FEMA first unveiled details of its planned flood insurance overhaul, called Risk Rating 2.0, in April. The initiative represents a major effort to more accurately reflect the flood risk that individual properties face and the biggest change in the way the agency calculates flood insurance premiums since the program’s inception in 1968 .

Rather than calculating premiums based on flood zone maps, bounties will now be based on characteristics of individual properties, such as proximity to coasts or rivers, type of foundation, and current cost of reconstruction.

The goal is to address long-standing inequalities in pricing, says David Maurstad, FEMA senior executive for the NFIP, who acknowledged that “some of our policyholders are unfairly subsidizing other policyholders.”

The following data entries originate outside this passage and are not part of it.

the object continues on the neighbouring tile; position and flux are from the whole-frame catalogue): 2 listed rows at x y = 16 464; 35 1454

Under the new rate setting system, “policyholders with lower value houses who have paid more than they should will no longer bear the cost of policyholders with higher value houses who have paid less than they should. ‘they shouldn’t have been,’ Maurstad said at the press conference. a recent press call.

Important

Flood insurance covers water damage to a home that a regular home insurance policy does not cover.

How will the program be phased in

FEMA manages the National Flood Insurance Program through a network of approximately 60 insurance companies and NFIP Direct.

For existing flood insurance policies, the changes will not apply to renewals until April 1, 2022, with annual increases capped at 18% by law until they reach the full rate, typically on a trajectory of 10 to 15 years. Existing policyholders who are eligible for renewal and at lower rates, however, may request immediate rebates starting October 1. New policies starting October 1 will be subject to the new method.

Existing policyholders and anyone purchasing a policy can get a summary of how rates will go up or down by state, county, and zip code in the new system by searching FEMA Policy and Location Profiles.

Homeowners can also assess the risk of flooding their property using FloodFactor.com, a tool from the First Street Foundation that assesses the risk of 142 million homes and properties in the United States over a 30-year mortgage.